== Exercise aim ==
Please print every record below exactly as written, leaving out the pictures.

Top of Records supplied

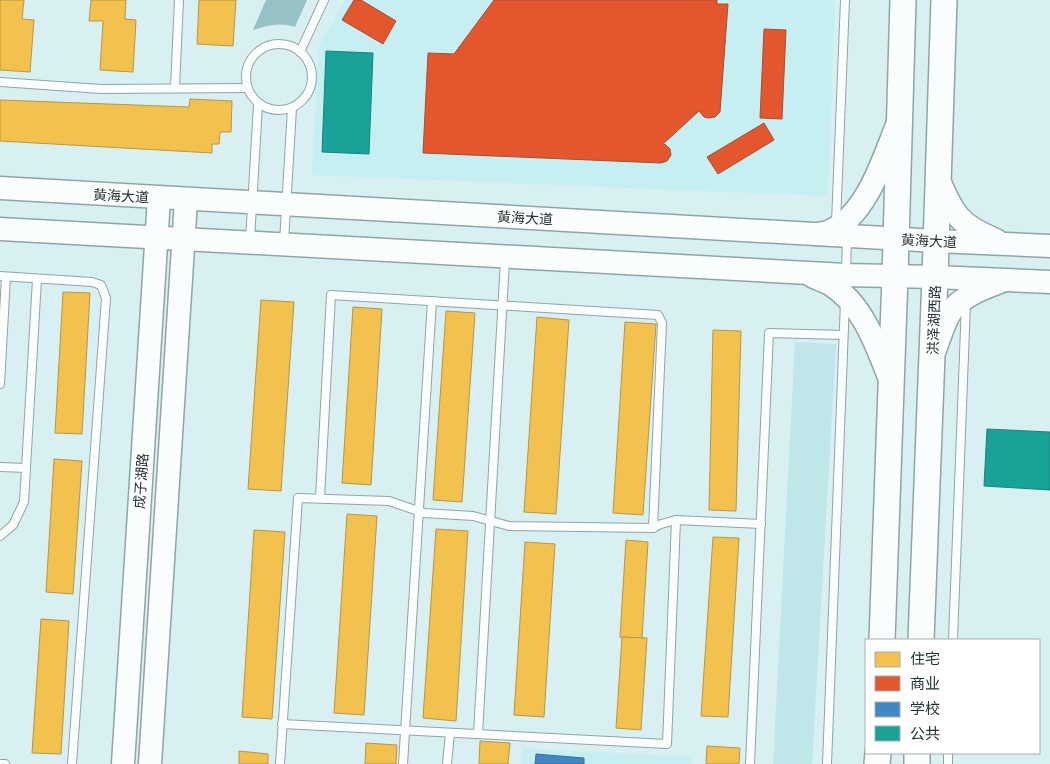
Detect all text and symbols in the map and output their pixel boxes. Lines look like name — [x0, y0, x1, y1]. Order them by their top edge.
street label: 黄海大道 — [93, 186, 149, 206]
street label: 黄海大道 — [497, 208, 553, 228]
street label: 黄海大道 — [901, 231, 957, 251]
street label: 洪泽湖西路 — [924, 285, 944, 355]
street label: 成子湖路 — [130, 452, 152, 510]
legend — [865, 639, 1040, 754]
text: 住宅 — [910, 649, 940, 668]
text: 商业 — [910, 674, 940, 693]
text: 学校 — [910, 699, 940, 718]
text: 公共 — [910, 724, 940, 743]

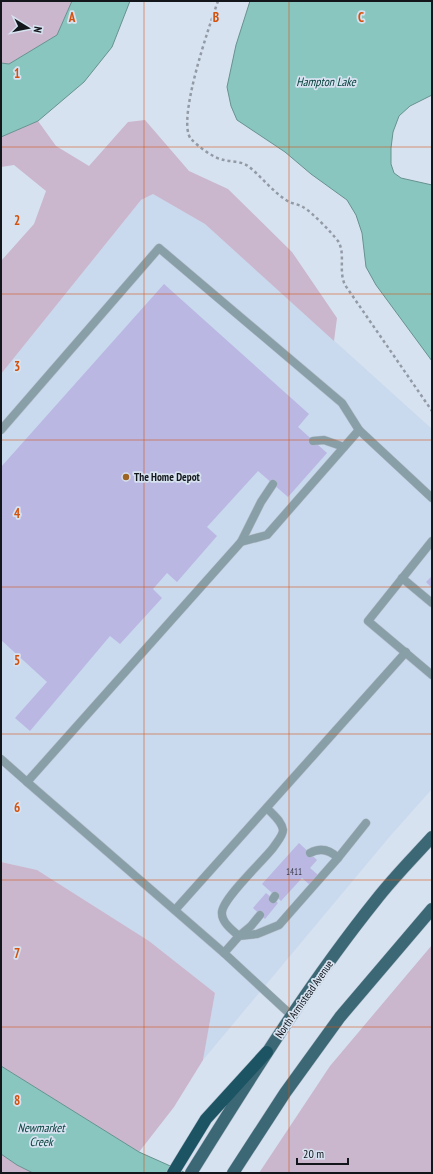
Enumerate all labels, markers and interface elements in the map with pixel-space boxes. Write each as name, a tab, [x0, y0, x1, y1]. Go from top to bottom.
north arrow	[8, 8, 48, 48]
text: A	[68, 9, 76, 26]
text: B	[213, 9, 219, 26]
text: C	[358, 9, 364, 26]
text: N	[30, 26, 45, 34]
text: 1	[14, 65, 20, 82]
water label: Hampton Lake	[296, 74, 357, 89]
text: 2	[14, 212, 20, 229]
text: 3	[14, 358, 20, 375]
place label: The Home Depot	[134, 470, 201, 484]
marker: The Home Depot	[121, 472, 131, 482]
text: 4	[14, 505, 21, 522]
text: 5	[14, 652, 20, 669]
text: 6	[14, 799, 20, 816]
house number: 1411	[286, 866, 302, 877]
text: 7	[14, 945, 20, 962]
street label: North Armistead Avenue	[272, 957, 336, 1041]
text: 8	[14, 1092, 20, 1109]
water label: Newmarket Creek	[17, 1120, 66, 1149]
scale bar	[297, 1140, 348, 1166]
text: 20 m	[303, 1146, 324, 1161]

Bottom of Records supplied

== Answer to this exercise ==
Detect all text and symbols in the map and output their pixel boxes. Lines look like name — [x0, y0, x1, y1]. Order them by their top edge.
street label: 黄海大道 — [93, 186, 149, 206]
street label: 黄海大道 — [497, 208, 553, 228]
street label: 黄海大道 — [901, 231, 957, 251]
street label: 洪泽湖西路 — [924, 285, 944, 355]
street label: 成子湖路 — [130, 452, 152, 510]
legend — [865, 639, 1040, 754]
text: 住宅 — [910, 649, 940, 668]
text: 商业 — [910, 674, 940, 693]
text: 学校 — [910, 699, 940, 718]
text: 公共 — [910, 724, 940, 743]

Enumerate all labels, markers and interface elements in the map with pixel-space boxes. Write each as name, a tab, [x0, y0, x1, y1]. Go from top to bottom.
north arrow	[8, 8, 48, 48]
text: A	[68, 9, 76, 26]
text: B	[213, 9, 219, 26]
text: C	[358, 9, 364, 26]
text: N	[30, 26, 45, 34]
text: 1	[14, 65, 20, 82]
water label: Hampton Lake	[296, 74, 357, 89]
text: 2	[14, 212, 20, 229]
text: 3	[14, 358, 20, 375]
place label: The Home Depot	[134, 470, 201, 484]
marker: The Home Depot	[121, 472, 131, 482]
text: 4	[14, 505, 21, 522]
text: 5	[14, 652, 20, 669]
text: 6	[14, 799, 20, 816]
house number: 1411	[286, 866, 302, 877]
text: 7	[14, 945, 20, 962]
street label: North Armistead Avenue	[272, 957, 336, 1041]
text: 8	[14, 1092, 20, 1109]
water label: Newmarket Creek	[17, 1120, 66, 1149]
scale bar	[297, 1140, 348, 1166]
text: 20 m	[303, 1146, 324, 1161]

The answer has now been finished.